> [Excerpted passage]:
To say he becomes attached to these objects of his affection, is perhaps an understatement. When it is time to put away seasonal decorations, he has trouble letting go. This Christmas was no different, as the lovable lad refused to let me put away our light-up jack-o-lantern.
"Can't we keep him out, pleeeeeease? he begged.
Now, I must admit, at first, the perfectionist in me became horrified. My brain's initial response was confusion. Leftover Halloween decorations mixed in with Christmas trim? That's not how it's supposed to be. But as the parent of a child diagnosed with PWS, I have learned to let go of that kind of thinking. I have learned to forget about "how things are supposed to be".
Living with PWS, has made me resilient. I have learned how to roll with things. I have learned how to accept the unacceptable and most importantly how to embrace the unusual.

> [How to complete this task]: Pick up the essay about parenting a child with PWS and the jack-o-lantern kept out at Christmas, and carry it on from its last sentence.

> [Data records]:
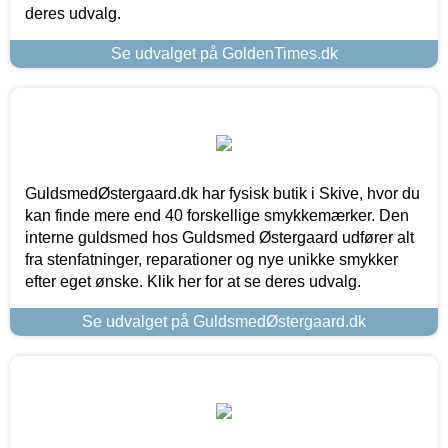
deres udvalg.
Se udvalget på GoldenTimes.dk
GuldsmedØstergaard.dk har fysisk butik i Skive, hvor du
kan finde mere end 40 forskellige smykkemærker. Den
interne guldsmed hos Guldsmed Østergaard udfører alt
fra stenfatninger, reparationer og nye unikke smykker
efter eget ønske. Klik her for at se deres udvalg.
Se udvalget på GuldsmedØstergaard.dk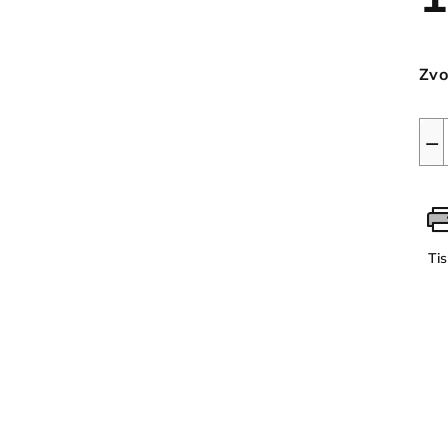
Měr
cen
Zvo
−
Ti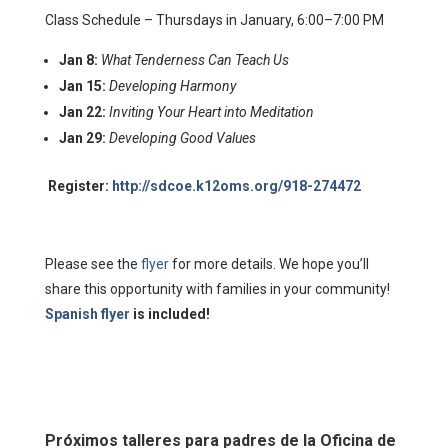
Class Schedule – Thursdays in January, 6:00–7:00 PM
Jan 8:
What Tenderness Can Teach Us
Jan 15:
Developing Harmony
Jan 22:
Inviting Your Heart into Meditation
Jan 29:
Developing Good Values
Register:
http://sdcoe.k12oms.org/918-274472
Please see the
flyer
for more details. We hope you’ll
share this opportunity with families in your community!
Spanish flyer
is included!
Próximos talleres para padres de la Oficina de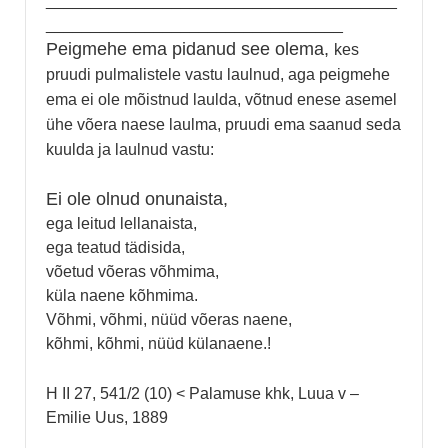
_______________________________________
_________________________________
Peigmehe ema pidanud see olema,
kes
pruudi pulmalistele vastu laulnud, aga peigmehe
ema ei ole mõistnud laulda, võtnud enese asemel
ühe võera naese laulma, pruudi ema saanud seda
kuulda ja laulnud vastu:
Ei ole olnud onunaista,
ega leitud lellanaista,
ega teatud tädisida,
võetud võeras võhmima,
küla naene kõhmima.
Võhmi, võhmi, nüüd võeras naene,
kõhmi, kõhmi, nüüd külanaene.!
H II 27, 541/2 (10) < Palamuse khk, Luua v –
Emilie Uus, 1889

> [Written answer]:
"You know what Nicholas," I responded, "Why not!"
I found Weston's old Christmas hat and placed it on the grinning gourd.
"Watch this Nicholas, I told my sensitive son, "Nothing up my sleeve, presto!"
"Jolly Old Saint Jack-o-Lantern!"
Nicholas claps his hands and giggles with glee.
There is no trauma, drama or tantrum, there is only joy.
Poor Mr. Pumpkin is saved from eternal exile in the closet.
Nick's deep and loving spirit is saved from heartbreak.
I am saved from myself.
I guess it is only fitting that a house with a Menorah and a Christmas tree should also possess a Halloween pumpkin or two.